Les quatre amis se soulagèrent dans l’herbe en faisant de nouveau un concours de celui qui pissait le plus loin. Koen gagna.

— On se lavera dans la fontaine demain matin, dit Stefan, il fait trop froid et il se fait tard.

— Et l’eau froide ratatine les bites, ajouta Koen.

Stefan avait une lampe de poche, il conduisit ses amis dans la grange où ils avaient déposé leurs affaires et installé les sacs de couchage sur la paille avant le souper.

— On dort à poil dans les sacs ? demanda Koen.

— Je ne pense pas qu’ils les lavent chaque fois, dit Frédéric, tu feras attention de ne pas mettre du foutre partout.

— Je ferai attention, t’inquiète. Je peux voir quand vous vous branlez ?

— Qui t’a dit qu’on se branlerait ? demanda Peter. On peut aussi faire autre chose.

— Pas de problème, cela ne me choque pas.

— Passe-moi plutôt les préservatifs au lieu de barjaquer. (NDA Helvétisme pour bavarder)

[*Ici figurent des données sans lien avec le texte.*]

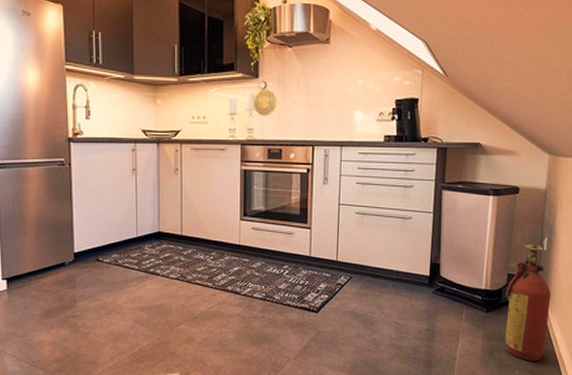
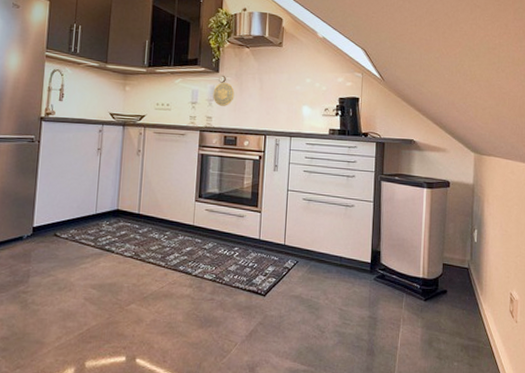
fire extinguisher: present [505,244,552,361] -> none [442,235,484,352]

Koen dut prendre la lampe de poche pour les chercher dans son sac. Il dirigea ensuite le faisceau vers les bites de ses amis et constata avec plaisir qu’elles étaient déjà dressées.

— Ton frère est d’accord ? questionna Koen.

— Il a dit demain matin, j’espère que cela ne va pas t’empêcher de dormir.

Koen et Frédéric se contentèrent de quelques câlins et d’une branlette mutuelle tandis que Stefan et Peter firent des figures plus acrobatiques. Koen ne les vit pas puisque la pile de la lampe de poche avait rendu l’âme.